O homem é um bichinho deveras inconformado. Rebelde por excelência, não se contenta com a sua condição e faz de tudo para superar as suas limitações e livrar-se das suas dependências. Assim, se não consegue fugir do que Deus dá, pelo menos, brinca.
Sua maior limitação é a força da gravidade que, durante muitos milênios, fez com que ele só conseguisse ver-se livre dela, em sonhos. Sua maior dependência, a mão.
De tanto sonhar, acabou por conseguir escapar da Gravidade, mas para tal, teve que usar a mão.
A mão, que, para o cérebro, é mãe, pois foi quem despertou esse brincalhão que ora se volta contra ela, atribuindo aos pés as suas habilidades. Justo os pés que, outrora foram mãos, mas que, desde que o homem passou a erectus, sua anatomia compactou-se para suportar toda a massa atmosférica e os impactos gravitacionais.
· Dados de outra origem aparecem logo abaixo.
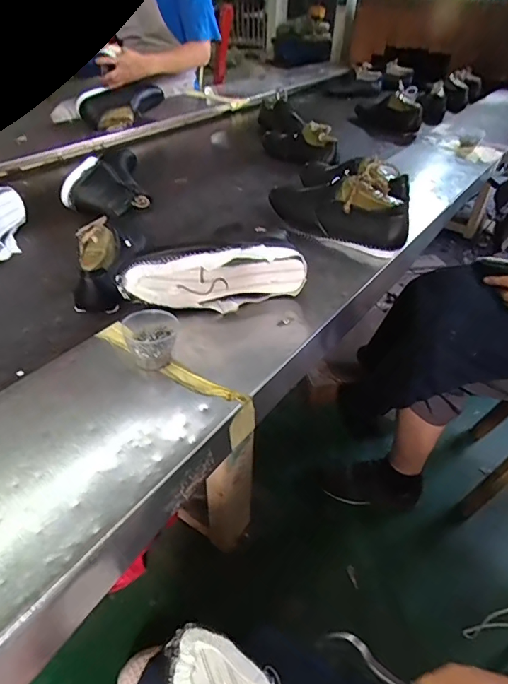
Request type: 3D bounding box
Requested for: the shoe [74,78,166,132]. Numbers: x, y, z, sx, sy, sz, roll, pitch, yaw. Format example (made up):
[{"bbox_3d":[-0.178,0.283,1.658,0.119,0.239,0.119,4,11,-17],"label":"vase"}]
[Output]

Tirando os casos em que os pés fazem as tarefas das mãos por questão de necessidade, a maior partida que o homem poderia fazer com a mão era criar um jogo onde ela fosse desprezada. E um jogo com bola que, como a terra, é redondinha e não tem por onde pegar. É! É o espírito lúdico, competitivo e, como o próprio universo, com tanto gosto pelo acaso.
No futebol, dito também soccer, ela é tão desprezada que se torna enorme. Vai desde a ponta da unha até ao braço. Dependendo da situação, até o uso do ombro ou a simples menção de colocar a mão na bola, é uma falta grave. Assim como no futebol americano, que só usa o pé em determinado momento, o nosso futebol só usa as mãos para por a bola em jogo a partir da linha lateral do campo ou para guardar a baliza. Como o objetivo do jogo é o gol, para impedi-lo, vale tudo, até mesmo usar as mãos.
Superar com as mãos o encanto que os pés proporcionam, só com magia. Coisa assim, como tocar clavicórdio.
Oferecido ao Cristiano Holtz, que não joga futebol, mas toca clavicórdio.